The Lightning used to be very similar, but they’ve slowed things down a little over the years, and conceded some loss of offence — the days of that amazing second line of Palat, Johnson and Kucherov insulated by the top line centred by Stamkos are long over. To compensate, they’ve bulked up on depth and defence. But their best player has to still be their best player for them to be the team that rolled to the cup last year.

In every category at five-on-five, the Lightning are very, very good, but just a little bit below the Leafs, top 10, not top five. The exception is Expected Goals Against, where they are basically tied and in the top 10 together.

However, it looks like the Leafs execute their defense with less skill, so they allow goals over expected in ways that aren’t just poor goalie performance. And they also have very poor goalie performance a lot. Separating out the defending guilt from the goalie guilt is nearly impossible, but I don’t personally believe that xGA is a perfect measure of defending.
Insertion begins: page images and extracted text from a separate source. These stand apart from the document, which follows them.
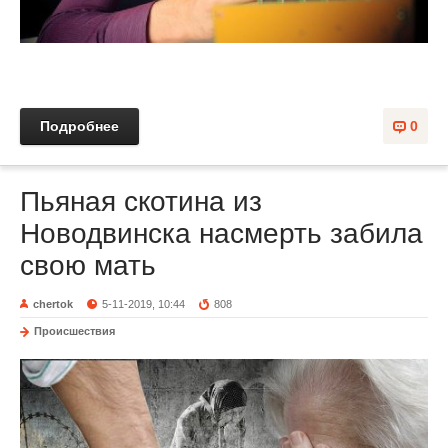
Подробнее
0
Пьяная скотина из
Новодвинска насмерть забила
свою мать
chertok
5-11-2019, 10:44
808
Происшествия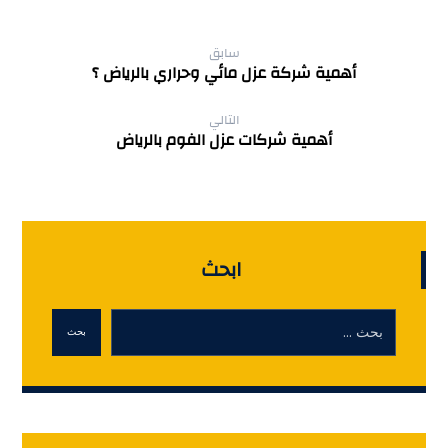
سابق
أهمية شركة عزل مائي وحراري بالرياض ؟
التالي
أهمية شركات عزل الفوم بالرياض
ابحث
بحث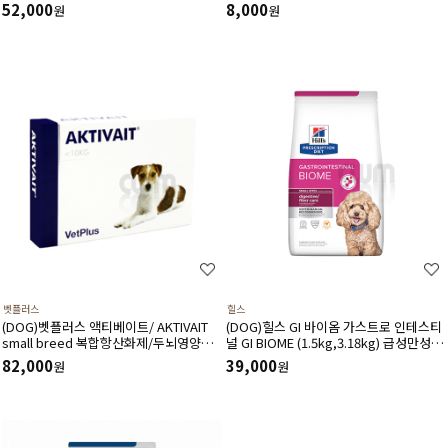
처방사료
52,000
8,000
원
원
벳플러스
힐스
(DOG)벳플러스 액티베이트/ AKTIVAIT
(DOG)힐스 GI 바이옴­ 가스트로 인테스티
small breed 복합항산화제/두뇌영양공
널 GI BIOME (1.5kg,3.18kg) 급성만성위
급,인지력상승(60캡슐)소형견용
장관질환-처방식,처방사료
82,000
39,000
원
원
It’s just better than all the others.

What the Lightning do have is a little bit more raw shooting talent than the Leafs. Stamkos v Matthews is basically a wash in terms of their ability to get goals above expected. The Lighting manage to vault into a tie with the Leafs in old-school Shooting % by virtue of luck and skill based on a much lower base of offensive quality.

So what about the Lightning’s best player? Put down the save percentage tables for one second and consider that two teams creating fairly equal numbers of chances against at five-on-five (the Lightning take more penalties) are getting very different goals against. The Lightning are eighth best with 192, and the Leafs are right in the mediocre middle at 16th with 207.

Vasilevskiy, not surprisingly, has not maintained a third year of Vezina level play non-stop, but he’s been better than every single Leafs goalie, and most of the rest of the league too. If his play has opened the door to the Leafs and the Panters, it’s barely a crack, and to beat the Lightning will require relentless pressure, discipline and a lot of luck.

Recent fishing trips really don’t figure in.